The tags could save Las Vegas resort companies millions of dollars by identifying gambling cheats and tracking soiled sheets. They also raise new concerns about privacy by allowing casinos to track something as private as the value of chips in a customer's pocket.

RFID tags already track baggage at McCarran International Airport and are in some gambling chips at Caesars Palace and other Las Vegas resorts.

Possible new uses, including using tags to help workers track dirty laundry without touching it, were the subject of a conference Thursday at The Venetian.

"To scan soiled garments all day is not a pleasant job," said Jeff Markman, president of Positek RFID, a Norristown, Pa., company that puts tags in linens and garments. "They don't make gloves thick enough."

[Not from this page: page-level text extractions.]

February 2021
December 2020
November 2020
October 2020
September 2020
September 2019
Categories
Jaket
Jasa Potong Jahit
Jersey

The RFID conference was sponsored by the Institute of Electrical and Electronics Engineers. It's the second time the international group with roughly 375,000 members held an RFID event.

The idea is for professionals to learn more about the devices from academic papers members submit to the group.

"Some of them are really practical, some of them are really out there, theoretical," speaker Harry Pappas said during a forum on RFID in casinos. "We need all that."

Markman said radio tags cost 69 cents to 74 cents each and can save big resorts tens of thousands of dollars annually over bar codes now in use. Bar codes aren't as durable as chips, which can survive more than five years and 200 washes. Scanners can also spot chips through a pile of linen, meaning no one has to sort through dirty material to find and scan an item.

In a large resort with 6,000 workers the chips can prevent $50,000 worth of garment losses annually and save $200 a day in time lost to manually scanning bar codes, Markman said.

They can also freak out employees who don't like the idea of wearing uniforms embedded with tracking devices, Markman said describing wrinkles that need ironing to ensure smooth deployment of the technology.

"You will find a few employees who cut every single one out," he said. "It is just a fact of life."

As much as RFID can improve life in the laundry room, they can have an even bigger impact in the front of the house.

"The technology is able to identify up to 1,000 stacked chips per second," said Bodo Ischebeck, vice president of RFID and table management systems for Las Vegas-based Progressive Gaming International Corp. "We see a massive rollout worldwide."

RFID is catching on in casinos partly because new versions of the technology are less vulnerable to interference and use signals that can be processed faster than those from older devices. They can cost as much as $1 each, which adds 25 to 50 percent to the cost of an individual gambling chip.

Ischebeck's company makes systems that integrate RFID data into casino computer networks so managers, security workers and executives can make sense of the information pouring in.

He estimates there are RFID systems in place for 500 to 1,000 of 60,000 gaming tables worldwide. He expects it to grow to more than 2,000 by the end of the year.

"Gaming chips give them the opportunity to understand their winning and losing patterns," Ischebeck said. "On slot machines that has been done for years. But on tables that has always been kind of a black hole."

The chips may also help thwart casino pickpockets, Jim Grubbs, security supervisor and training coordinator at Caesars Palace said during the gambling forum.

"Thefts do occur in Sin City," Grubbs said, adding that big-spending foreign customers can become targets for gambling chip thieves. "They spend a lot of money, they get all these chips, they get their pockets picked."

If casino security finds someone with chips that correlate to a gambler who claims to be a theft victim the information can be used as evidence, Grubbs said.

"Right there, it is probably enough to get them into court," he said.

RFID technology can also reduce labor costs for a casino.

John Kendall, president and CEO of Chipco International, a Raymond, Maine-based gambling chip company, said embedded gambling chips can accomplish player tracking goals that now require a worker using a pen and paper to monitor and note wager patterns of big betting players.

"RFID is a better way to capture it with lower costs and with no bathroom breaks or lunch breaks," Kendall said.